Figure 6.

Disappearance of Bub2 from the mother-bound SPB depends on proteins localized at the bud neck. (A) Localization of Bub2-HA3 was analyzed on formaldehyde-fixed cells undergoing properly oriented anaphase (as assessed by DAPI staining) from logarithmically growing cultures at 25°C, with the exception of BUB2-HA3 4× GAL1-CLA4t swe1Δ cells, which were grown in raffinose-containing medium, arrested in G1 by α factor, and released in the presence of galactose for 3 h to induce GAL1-CLA4t expression.

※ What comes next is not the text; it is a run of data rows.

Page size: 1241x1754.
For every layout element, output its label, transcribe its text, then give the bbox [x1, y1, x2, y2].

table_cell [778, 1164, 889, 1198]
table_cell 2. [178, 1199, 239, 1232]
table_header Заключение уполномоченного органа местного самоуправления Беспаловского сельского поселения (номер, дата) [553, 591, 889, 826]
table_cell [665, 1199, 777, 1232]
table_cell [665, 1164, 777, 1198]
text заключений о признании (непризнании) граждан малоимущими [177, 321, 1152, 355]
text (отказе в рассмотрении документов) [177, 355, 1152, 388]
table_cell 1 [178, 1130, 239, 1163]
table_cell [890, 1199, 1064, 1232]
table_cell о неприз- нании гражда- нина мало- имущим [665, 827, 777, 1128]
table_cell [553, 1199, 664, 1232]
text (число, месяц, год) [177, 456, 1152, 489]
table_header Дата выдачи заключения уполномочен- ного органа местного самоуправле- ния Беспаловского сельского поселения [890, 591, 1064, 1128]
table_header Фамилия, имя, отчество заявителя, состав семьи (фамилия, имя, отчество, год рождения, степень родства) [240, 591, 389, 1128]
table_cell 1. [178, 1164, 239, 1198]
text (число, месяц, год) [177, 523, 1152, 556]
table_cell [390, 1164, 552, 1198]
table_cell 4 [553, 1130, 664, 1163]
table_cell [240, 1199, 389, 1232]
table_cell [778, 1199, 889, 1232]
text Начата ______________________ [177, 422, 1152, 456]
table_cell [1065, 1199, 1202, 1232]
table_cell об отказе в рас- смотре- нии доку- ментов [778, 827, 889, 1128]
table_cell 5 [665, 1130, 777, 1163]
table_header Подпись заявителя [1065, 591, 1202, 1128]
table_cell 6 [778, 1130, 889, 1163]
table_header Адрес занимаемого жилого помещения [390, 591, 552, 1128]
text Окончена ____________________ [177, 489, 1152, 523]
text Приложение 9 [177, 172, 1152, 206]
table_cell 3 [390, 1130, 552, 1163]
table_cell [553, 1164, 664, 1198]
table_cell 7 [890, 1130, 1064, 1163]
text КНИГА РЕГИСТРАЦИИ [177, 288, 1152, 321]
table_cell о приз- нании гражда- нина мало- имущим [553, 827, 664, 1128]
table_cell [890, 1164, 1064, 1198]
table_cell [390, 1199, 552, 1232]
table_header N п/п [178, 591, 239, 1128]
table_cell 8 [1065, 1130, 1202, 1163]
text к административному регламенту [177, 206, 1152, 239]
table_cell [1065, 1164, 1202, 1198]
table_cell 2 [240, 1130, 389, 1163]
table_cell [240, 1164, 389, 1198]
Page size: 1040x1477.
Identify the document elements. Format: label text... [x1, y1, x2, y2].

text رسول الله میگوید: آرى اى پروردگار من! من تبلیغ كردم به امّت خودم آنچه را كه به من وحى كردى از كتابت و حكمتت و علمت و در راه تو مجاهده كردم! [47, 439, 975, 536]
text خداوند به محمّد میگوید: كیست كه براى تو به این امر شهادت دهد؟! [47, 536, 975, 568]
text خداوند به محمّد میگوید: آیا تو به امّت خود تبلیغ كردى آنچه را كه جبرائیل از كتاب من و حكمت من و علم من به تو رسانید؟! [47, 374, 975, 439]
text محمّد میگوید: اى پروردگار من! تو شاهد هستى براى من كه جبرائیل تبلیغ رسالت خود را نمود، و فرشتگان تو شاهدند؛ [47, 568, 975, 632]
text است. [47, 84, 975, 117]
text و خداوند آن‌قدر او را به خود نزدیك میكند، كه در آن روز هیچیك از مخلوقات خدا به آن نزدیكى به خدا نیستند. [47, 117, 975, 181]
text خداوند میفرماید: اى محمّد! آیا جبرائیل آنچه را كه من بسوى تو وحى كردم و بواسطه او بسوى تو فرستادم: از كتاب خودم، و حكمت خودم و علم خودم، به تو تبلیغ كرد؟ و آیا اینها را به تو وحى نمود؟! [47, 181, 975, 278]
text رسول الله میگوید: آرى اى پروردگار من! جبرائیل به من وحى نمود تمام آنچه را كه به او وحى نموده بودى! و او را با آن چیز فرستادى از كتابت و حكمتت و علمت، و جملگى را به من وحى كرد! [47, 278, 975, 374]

At least 150 anaphase cells were scored for each strain. (B) Wild-type (ySP41), 4× GAL1-CLA4t swe1Δ (ySP2711), and 4× GAL1-CLA4t swe1Δ bub2Δ (ySP2728) cells were grown in YEPR at 25°C, arrested in G1 with α factor, and released in YEPRG at 25°C. Galactose was added 30 min before the release. 120 min after the release, 10 μg/ml α factor was readded to prevent cells from entering a second cell cycle. Cells were collected at the indicated times for kinetics of budding, nuclear division, and bipolar spindle formation/breakdown after in situ immunostaining of tubulin. Bipolar spindles include both metaphase and anaphase spindles. (C) Serial dilutions of wild-type (ySP41), cdc5-2 (ySP324), GAL1-CLA4t (ySP2622), GAL1-CLA4t cdc5-2 (ySP3565), GAL1-CLA4t cdc5-2 bub2Δ (ySP4802), and GAL1-CLA4t cdc5-2 bfa1Δ (ySP4804) cell cultures were spotted on either YPD (GAL1 promoter off) or YPRG (GAL1 promoter on) plates and incubated at 25°C for 3 d. (D) Serial dilutions of wild type (ySP41), cdc5-2 (ySP324), cdc12-1 (ySP293), cdc5-2 bfa1Δ (ySP3671), cdc12-1 cdc5-2 (ySP4473 and ySP4474), and cdc12-1 cdc5-2 bfa1Δ (ySP4518 and ySP4519) were spotted on YPD plates, which were incubated at 25 and 30°C for 2 d.